Lyon, Villeurbanne, Vénissieux, Saint-Priest, Bron, Vaulx-en-Velin : la première couronne concentre un parc d'immeubles locatifs majoritairement construit entre 1960 et 1990, souvent à toiture plate ou faible pente. Une part importante de ces toitures est aujourd'hui inexploitée, alors qu'elles pourraient accueillir des installations photovoltaïques pertinentes économiquement et techniquement.
Trois schémas solaires possibles sur un immeuble locatif lyonnais
- Autoconsommation individuelle parties communes : la production alimente l'éclairage, l'ascenseur, la VMC, la chaufferie. Surplus revendu. Modèle simple, peu de gouvernance.
- Autoconsommation collective (ACC) : la production est répartie entre les lots et les parties communes. Modèle puissant, demande coordination locataires/copropriété, mais à fort impact sur les charges.
- Vente totale : toute la production est revendue au tarif d'achat réglementé. Modèle robuste, sans gouvernance, mais moindre impact sur les charges.
Comment choisir le bon schéma à Lyon
Le choix dépend de cinq facteurs :
- Profil de consommation : résidence principale stable, étudiant rotatif (Lyon 7, Villeurbanne), bureaux ou mixte.
- Surface de toiture et orientation.
- Régime juridique : copropriété éclatée, monopropriétaire, SCI familiale, bailleur institutionnel.
- Stratégie patrimoniale : conserver, vendre à terme, reprofiler le parc.
- Contraintes urbanisme : ABF, règles PLU, secteur Vieux-Lyon.
Les chiffres économiques typiques
Sur un immeuble de 8-10 lots à Villeurbanne, le retour sur investissement d'une installation PV bien dimensionnée se situe entre 8 et 12 ans selon le schéma, avec une production stable sur 25-30 ans.

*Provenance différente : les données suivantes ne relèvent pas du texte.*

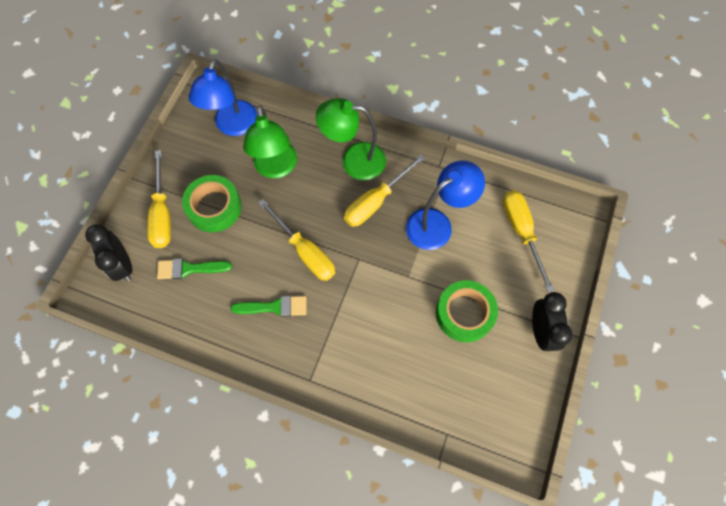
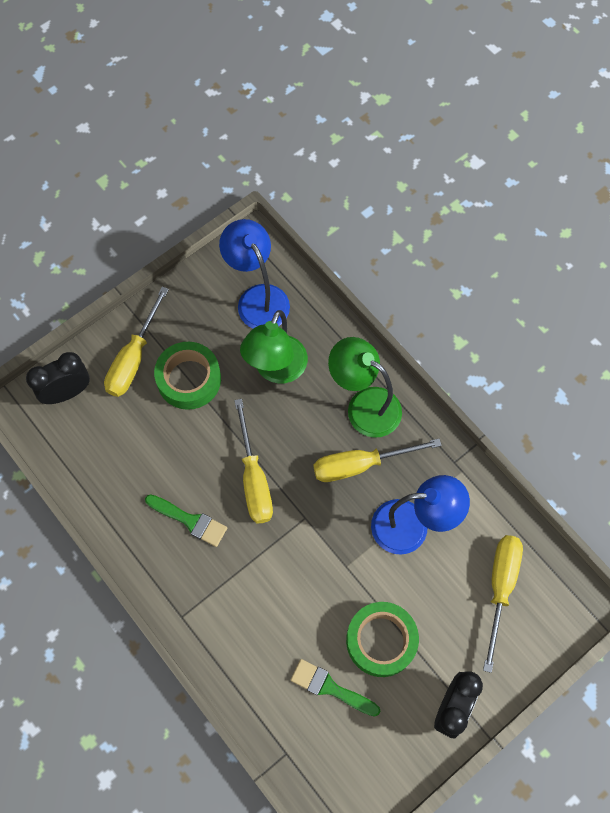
camera: 30 degrees right, 0 degrees up
black clock [85,224,133,281] -> black clock turned 60 degrees clockwise [26,352,90,404]
green brush [157,259,232,279] -> green brush moved to [290,659,380,717]
blue lamp [188,59,257,136] -> blue lamp turned 105 degrees clockwise [219,219,290,329]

En autoconsommation collective, l'économie nette annuelle pour les locataires et les charges communes peut représenter 2 500 à 4 500 €, soit 200 à 400 € par lot.
Le rôle du Mandat Énergie
Le Mandat Énergie structure l'opération de bout en bout : étude technique et économique, montage juridique (ACC, PMO, conventions), financement (sans avance bailleur si scénario validé), exécution travaux, mise en service, suivi. Le bailleur garde la maîtrise stratégique sans gérer la complexité opérationnelle.
Spécificités du contexte lyonnais
- Climat semi-continental : production été forte, gestion hiver à anticiper.
- Toitures plates fréquentes en première couronne : très favorable.
- ABF Vieux-Lyon et secteurs sauvegardés : solutions intégrées requises.
- Tissu d'investisseurs SCI structuré : montage juridique souvent rapide.
Pour aller plus loin à Lyon
Questions fréquentes
Quelle puissance peut-on installer sur un immeuble lyonnais standard ?
Selon la surface, l'orientation et la structure, on installe typiquement 9 à 36 kWc sur un immeuble locatif R+3 à R+5 de la première couronne. Sur les très grandes toitures (Mas-du-Taureau, Saint-Priest centre, certains immeubles industriels reconvertis), 50-100 kWc peuvent être atteints.
La toiture est ancienne, peut-elle accueillir du solaire ?
L'étude inclut un volet structure. Sur les toitures plates lyonnaises 1960-1980, l'étanchéité doit parfois être refaite avant pose. Cela est intégré au scénario : reprise étanchéité + pose PV en une seule opération coordonnée.
Et si je veux vendre l'immeuble dans 5 ans ?
Le solaire est un facteur de valorisation reconnu lors de la revente. Les acquéreurs investisseurs lyonnais valorisent un actif solaire en place, surtout en SCI. L'étude économique calibre l'opération en fonction de votre horizon patrimonial.